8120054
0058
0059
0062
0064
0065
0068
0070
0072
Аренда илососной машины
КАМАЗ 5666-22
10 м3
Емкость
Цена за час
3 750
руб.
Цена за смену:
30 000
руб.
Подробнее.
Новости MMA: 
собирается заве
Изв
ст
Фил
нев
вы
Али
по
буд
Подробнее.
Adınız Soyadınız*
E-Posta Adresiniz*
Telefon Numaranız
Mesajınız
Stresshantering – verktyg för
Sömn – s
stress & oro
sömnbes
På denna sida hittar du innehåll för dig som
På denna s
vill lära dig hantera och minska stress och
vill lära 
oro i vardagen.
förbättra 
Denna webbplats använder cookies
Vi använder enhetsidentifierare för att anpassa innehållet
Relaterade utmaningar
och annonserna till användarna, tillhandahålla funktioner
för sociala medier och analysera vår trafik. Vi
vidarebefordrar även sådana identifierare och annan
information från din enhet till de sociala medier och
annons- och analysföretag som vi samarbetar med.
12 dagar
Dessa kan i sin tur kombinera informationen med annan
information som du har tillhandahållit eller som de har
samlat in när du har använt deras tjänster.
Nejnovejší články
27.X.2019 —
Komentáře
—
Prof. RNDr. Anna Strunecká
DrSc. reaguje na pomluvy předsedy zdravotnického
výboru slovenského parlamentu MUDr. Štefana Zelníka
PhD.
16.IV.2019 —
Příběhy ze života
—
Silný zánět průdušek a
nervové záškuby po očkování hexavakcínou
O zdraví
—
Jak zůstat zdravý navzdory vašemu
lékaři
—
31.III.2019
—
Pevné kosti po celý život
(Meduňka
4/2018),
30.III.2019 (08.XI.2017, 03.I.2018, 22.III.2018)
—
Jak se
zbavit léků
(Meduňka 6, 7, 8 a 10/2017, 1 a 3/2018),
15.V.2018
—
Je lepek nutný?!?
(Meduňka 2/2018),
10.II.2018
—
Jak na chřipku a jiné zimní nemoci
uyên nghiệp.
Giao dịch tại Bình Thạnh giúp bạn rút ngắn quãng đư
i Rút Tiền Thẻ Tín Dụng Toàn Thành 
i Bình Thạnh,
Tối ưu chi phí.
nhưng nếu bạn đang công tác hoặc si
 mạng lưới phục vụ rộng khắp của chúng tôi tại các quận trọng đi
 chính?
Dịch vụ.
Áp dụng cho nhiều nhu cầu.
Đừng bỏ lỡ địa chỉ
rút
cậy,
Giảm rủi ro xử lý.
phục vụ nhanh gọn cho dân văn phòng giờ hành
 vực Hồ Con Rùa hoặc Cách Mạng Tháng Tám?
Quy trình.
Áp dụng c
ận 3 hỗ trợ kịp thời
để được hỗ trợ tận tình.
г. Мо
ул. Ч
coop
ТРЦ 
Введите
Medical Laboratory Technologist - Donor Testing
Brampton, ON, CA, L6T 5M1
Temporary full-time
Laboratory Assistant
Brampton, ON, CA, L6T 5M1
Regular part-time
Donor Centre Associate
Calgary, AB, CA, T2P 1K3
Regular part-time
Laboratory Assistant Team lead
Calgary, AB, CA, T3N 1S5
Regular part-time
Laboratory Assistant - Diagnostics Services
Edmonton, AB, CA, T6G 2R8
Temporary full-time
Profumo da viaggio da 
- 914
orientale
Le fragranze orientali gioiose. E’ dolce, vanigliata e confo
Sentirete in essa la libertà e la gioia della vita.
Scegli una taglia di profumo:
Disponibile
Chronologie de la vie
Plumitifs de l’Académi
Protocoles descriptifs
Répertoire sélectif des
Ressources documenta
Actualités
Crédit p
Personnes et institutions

++++

Goal of the exercise:
Go back to the listing above. Copy word for word the lines from the one with "30.III.2019 (08.XI.2017, 03.I.2018, 22.III.2018)" through the one with "Sentirete in essa", and nothing more.

Written solution:
30.III.2019 (08.XI.2017, 03.I.2018, 22.III.2018)
—
Jak se
zbavit léků
(Meduňka 6, 7, 8 a 10/2017, 1 a 3/2018),
15.V.2018
—
Je lepek nutný?!?
(Meduňka 2/2018),
10.II.2018
—
Jak na chřipku a jiné zimní nemoci
uyên nghiệp.
Giao dịch tại Bình Thạnh giúp bạn rút ngắn quãng đư
i Rút Tiền Thẻ Tín Dụng Toàn Thành 
i Bình Thạnh,
Tối ưu chi phí.
nhưng nếu bạn đang công tác hoặc si
 mạng lưới phục vụ rộng khắp của chúng tôi tại các quận trọng đi
 chính?
Dịch vụ.
Áp dụng cho nhiều nhu cầu.
Đừng bỏ lỡ địa chỉ
rút
cậy,
Giảm rủi ro xử lý.
phục vụ nhanh gọn cho dân văn phòng giờ hành
 vực Hồ Con Rùa hoặc Cách Mạng Tháng Tám?
Quy trình.
Áp dụng c
ận 3 hỗ trợ kịp thời
để được hỗ trợ tận tình.
г. Мо
ул. Ч
coop
ТРЦ 
Введите
Medical Laboratory Technologist - Donor Testing
Brampton, ON, CA, L6T 5M1
Temporary full-time
Laboratory Assistant
Brampton, ON, CA, L6T 5M1
Regular part-time
Donor Centre Associate
Calgary, AB, CA, T2P 1K3
Regular part-time
Laboratory Assistant Team lead
Calgary, AB, CA, T3N 1S5
Regular part-time
Laboratory Assistant - Diagnostics Services
Edmonton, AB, CA, T6G 2R8
Temporary full-time
Profumo da viaggio da 
- 914
orientale
Le fragranze orientali gioiose. E’ dolce, vanigliata e confo
Sentirete in essa la libertà e la gioia della vita.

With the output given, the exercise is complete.